• Requirement:
Output every line of each item below verbatim, preserving characters, spacing, and line breaks.

• Records from a collection:

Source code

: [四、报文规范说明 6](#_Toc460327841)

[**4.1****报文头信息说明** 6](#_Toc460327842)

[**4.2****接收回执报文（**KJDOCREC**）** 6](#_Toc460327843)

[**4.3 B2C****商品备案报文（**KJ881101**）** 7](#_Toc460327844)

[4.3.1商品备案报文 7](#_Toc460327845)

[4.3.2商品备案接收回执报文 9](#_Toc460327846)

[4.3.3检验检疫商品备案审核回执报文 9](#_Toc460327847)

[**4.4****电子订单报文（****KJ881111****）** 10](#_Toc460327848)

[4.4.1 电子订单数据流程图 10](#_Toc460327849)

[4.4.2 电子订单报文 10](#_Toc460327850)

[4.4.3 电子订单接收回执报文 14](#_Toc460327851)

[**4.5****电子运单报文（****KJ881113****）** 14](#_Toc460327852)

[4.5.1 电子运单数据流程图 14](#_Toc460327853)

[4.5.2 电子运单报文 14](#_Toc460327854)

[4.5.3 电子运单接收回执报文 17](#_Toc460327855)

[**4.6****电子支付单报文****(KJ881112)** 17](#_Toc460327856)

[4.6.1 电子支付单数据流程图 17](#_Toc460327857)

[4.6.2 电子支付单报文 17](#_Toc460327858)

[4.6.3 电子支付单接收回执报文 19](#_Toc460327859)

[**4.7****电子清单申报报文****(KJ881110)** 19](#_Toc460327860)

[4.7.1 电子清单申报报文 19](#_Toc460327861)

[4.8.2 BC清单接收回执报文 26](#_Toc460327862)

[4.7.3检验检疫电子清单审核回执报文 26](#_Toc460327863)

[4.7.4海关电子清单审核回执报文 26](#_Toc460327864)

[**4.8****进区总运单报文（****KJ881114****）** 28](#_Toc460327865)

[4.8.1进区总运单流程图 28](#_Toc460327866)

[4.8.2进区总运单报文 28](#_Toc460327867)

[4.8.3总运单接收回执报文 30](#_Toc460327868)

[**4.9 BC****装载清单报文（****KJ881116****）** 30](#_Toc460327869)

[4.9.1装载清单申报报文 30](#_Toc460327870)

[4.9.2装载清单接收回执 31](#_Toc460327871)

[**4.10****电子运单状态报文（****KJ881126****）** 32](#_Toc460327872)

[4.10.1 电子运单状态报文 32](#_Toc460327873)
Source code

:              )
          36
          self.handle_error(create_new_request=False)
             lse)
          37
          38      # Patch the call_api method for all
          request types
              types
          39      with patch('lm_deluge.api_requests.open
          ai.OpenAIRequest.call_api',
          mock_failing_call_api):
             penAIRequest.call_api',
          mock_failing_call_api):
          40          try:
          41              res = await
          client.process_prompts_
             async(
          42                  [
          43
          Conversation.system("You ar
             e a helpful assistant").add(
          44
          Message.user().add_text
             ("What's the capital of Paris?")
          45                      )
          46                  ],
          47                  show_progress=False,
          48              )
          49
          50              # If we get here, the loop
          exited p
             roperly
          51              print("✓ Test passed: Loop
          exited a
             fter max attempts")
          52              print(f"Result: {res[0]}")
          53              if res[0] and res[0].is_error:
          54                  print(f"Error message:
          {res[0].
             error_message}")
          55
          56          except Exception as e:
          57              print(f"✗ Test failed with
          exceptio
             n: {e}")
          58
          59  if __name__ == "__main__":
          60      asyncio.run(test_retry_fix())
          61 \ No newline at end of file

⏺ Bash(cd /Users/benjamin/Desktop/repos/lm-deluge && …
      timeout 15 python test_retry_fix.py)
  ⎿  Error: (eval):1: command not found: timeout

• Solved exercise:
Source code

: [四、报文规范说明 6](#_Toc460327841)

[**4.1****报文头信息说明** 6](#_Toc460327842)

[**4.2****接收回执报文（**KJDOCREC**）** 6](#_Toc460327843)

[**4.3 B2C****商品备案报文（**KJ881101**）** 7](#_Toc460327844)

[4.3.1商品备案报文 7](#_Toc460327845)

[4.3.2商品备案接收回执报文 9](#_Toc460327846)

[4.3.3检验检疫商品备案审核回执报文 9](#_Toc460327847)

[**4.4****电子订单报文（****KJ881111****）** 10](#_Toc460327848)

[4.4.1 电子订单数据流程图 10](#_Toc460327849)

[4.4.2 电子订单报文 10](#_Toc460327850)

[4.4.3 电子订单接收回执报文 14](#_Toc460327851)

[**4.5****电子运单报文（****KJ881113****）** 14](#_Toc460327852)

[4.5.1 电子运单数据流程图 14](#_Toc460327853)

[4.5.2 电子运单报文 14](#_Toc460327854)

[4.5.3 电子运单接收回执报文 17](#_Toc460327855)

[**4.6****电子支付单报文****(KJ881112)** 17](#_Toc460327856)

[4.6.1 电子支付单数据流程图 17](#_Toc460327857)

[4.6.2 电子支付单报文 17](#_Toc460327858)

[4.6.3 电子支付单接收回执报文 19](#_Toc460327859)

[**4.7****电子清单申报报文****(KJ881110)** 19](#_Toc460327860)

[4.7.1 电子清单申报报文 19](#_Toc460327861)

[4.8.2 BC清单接收回执报文 26](#_Toc460327862)

[4.7.3检验检疫电子清单审核回执报文 26](#_Toc460327863)

[4.7.4海关电子清单审核回执报文 26](#_Toc460327864)

[**4.8****进区总运单报文（****KJ881114****）** 28](#_Toc460327865)

[4.8.1进区总运单流程图 28](#_Toc460327866)

[4.8.2进区总运单报文 28](#_Toc460327867)

[4.8.3总运单接收回执报文 30](#_Toc460327868)

[**4.9 BC****装载清单报文（****KJ881116****）** 30](#_Toc460327869)

[4.9.1装载清单申报报文 30](#_Toc460327870)

[4.9.2装载清单接收回执 31](#_Toc460327871)

[**4.10****电子运单状态报文（****KJ881126****）** 32](#_Toc460327872)

[4.10.1 电子运单状态报文 32](#_Toc460327873)
Source code

:              )
          36
          self.handle_error(create_new_request=False)
             lse)
          37
          38      # Patch the call_api method for all
          request types
              types
          39      with patch('lm_deluge.api_requests.open
          ai.OpenAIRequest.call_api',
          mock_failing_call_api):
             penAIRequest.call_api',
          mock_failing_call_api):
          40          try:
          41              res = await
          client.process_prompts_
             async(
          42                  [
          43
          Conversation.system("You ar
             e a helpful assistant").add(
          44
          Message.user().add_text
             ("What's the capital of Paris?")
          45                      )
          46                  ],
          47                  show_progress=False,
          48              )
          49
          50              # If we get here, the loop
          exited p
             roperly
          51              print("✓ Test passed: Loop
          exited a
             fter max attempts")
          52              print(f"Result: {res[0]}")
          53              if res[0] and res[0].is_error:
          54                  print(f"Error message:
          {res[0].
             error_message}")
          55
          56          except Exception as e:
          57              print(f"✗ Test failed with
          exceptio
             n: {e}")
          58
          59  if __name__ == "__main__":
          60      asyncio.run(test_retry_fix())
          61 \ No newline at end of file

⏺ Bash(cd /Users/benjamin/Desktop/repos/lm-deluge && …
      timeout 15 python test_retry_fix.py)
  ⎿  Error: (eval):1: command not found: timeout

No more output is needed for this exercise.